Records for processing:
————————

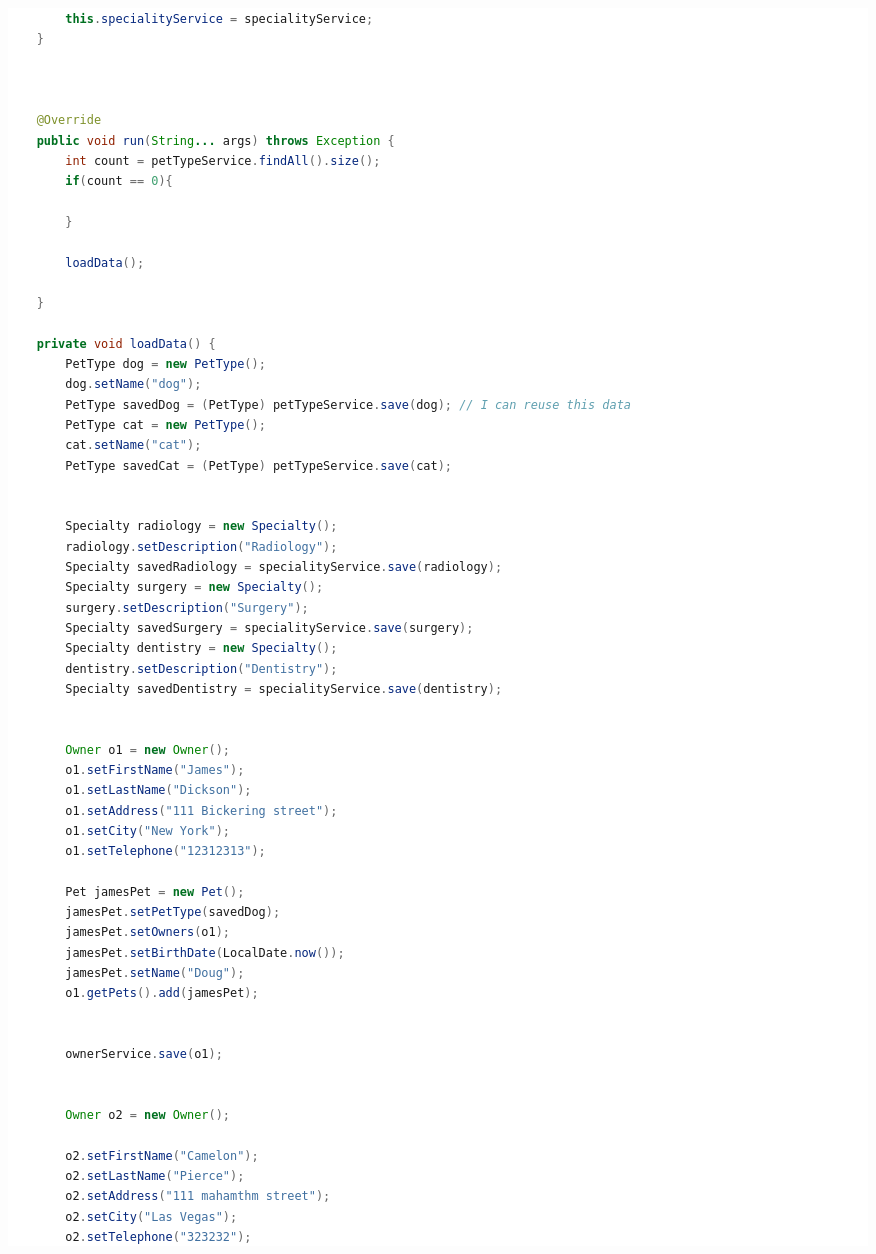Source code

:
```java
        this.specialityService = specialityService;
    }



    @Override
    public void run(String... args) throws Exception {
        int count = petTypeService.findAll().size();
        if(count == 0){

        }

        loadData();

    }

    private void loadData() {
        PetType dog = new PetType();
        dog.setName("dog");
        PetType savedDog = (PetType) petTypeService.save(dog); // I can reuse this data
        PetType cat = new PetType();
        cat.setName("cat");
        PetType savedCat = (PetType) petTypeService.save(cat);


        Specialty radiology = new Specialty();
        radiology.setDescription("Radiology");
        Specialty savedRadiology = specialityService.save(radiology);
        Specialty surgery = new Specialty();
        surgery.setDescription("Surgery");
        Specialty savedSurgery = specialityService.save(surgery);
        Specialty dentistry = new Specialty();
        dentistry.setDescription("Dentistry");
        Specialty savedDentistry = specialityService.save(dentistry);


        Owner o1 = new Owner();
        o1.setFirstName("James");
        o1.setLastName("Dickson");
        o1.setAddress("111 Bickering street");
        o1.setCity("New York");
        o1.setTelephone("12312313");

        Pet jamesPet = new Pet();
        jamesPet.setPetType(savedDog);
        jamesPet.setOwners(o1);
        jamesPet.setBirthDate(LocalDate.now());
        jamesPet.setName("Doug");
        o1.getPets().add(jamesPet);


        ownerService.save(o1);


        Owner o2 = new Owner();

        o2.setFirstName("Camelon");
        o2.setLastName("Pierce");
        o2.setAddress("111 mahamthm street");
        o2.setCity("Las Vegas");
        o2.setTelephone("323232");


```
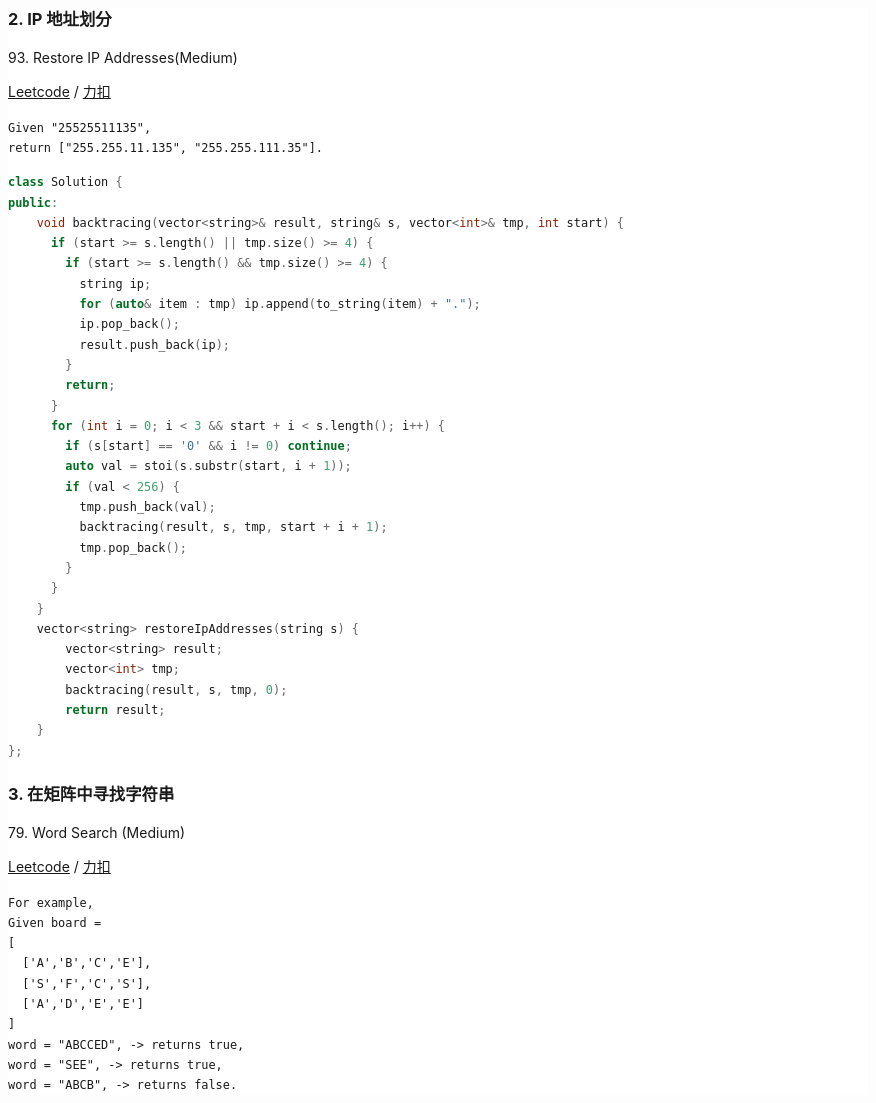 ### 2. IP 地址划分

93\. Restore IP Addresses(Medium)

[Leetcode](https://leetcode.com/problems/restore-ip-addresses/description/) / [力扣](https://leetcode-cn.com/problems/restore-ip-addresses/description/)

```html
Given "25525511135",
return ["255.255.11.135", "255.255.111.35"].
```
```cpp
class Solution {
public:
    void backtracing(vector<string>& result, string& s, vector<int>& tmp, int start) {
      if (start >= s.length() || tmp.size() >= 4) {
        if (start >= s.length() && tmp.size() >= 4) {
          string ip;
          for (auto& item : tmp) ip.append(to_string(item) + ".");
          ip.pop_back();
          result.push_back(ip);
        }
        return;
      }
      for (int i = 0; i < 3 && start + i < s.length(); i++) {
        if (s[start] == '0' && i != 0) continue;
        auto val = stoi(s.substr(start, i + 1));
        if (val < 256) {
          tmp.push_back(val);
          backtracing(result, s, tmp, start + i + 1);
          tmp.pop_back();
        }
      }
    }
    vector<string> restoreIpAddresses(string s) {
        vector<string> result;
        vector<int> tmp;
        backtracing(result, s, tmp, 0);
        return result;
    }
};
```

### 3. 在矩阵中寻找字符串

79\. Word Search (Medium)

[Leetcode](https://leetcode.com/problems/word-search/description/) / [力扣](https://leetcode-cn.com/problems/word-search/description/)

```html
For example,
Given board =
[
  ['A','B','C','E'],
  ['S','F','C','S'],
  ['A','D','E','E']
]
word = "ABCCED", -> returns true,
word = "SEE", -> returns true,
word = "ABCB", -> returns false.
```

————————

What the task asks:
Each line of the entries that contains the word "setLastName" should be listed.

Answer to the problem:
        o1.setLastName("Dickson");
        o2.setLastName("Pierce");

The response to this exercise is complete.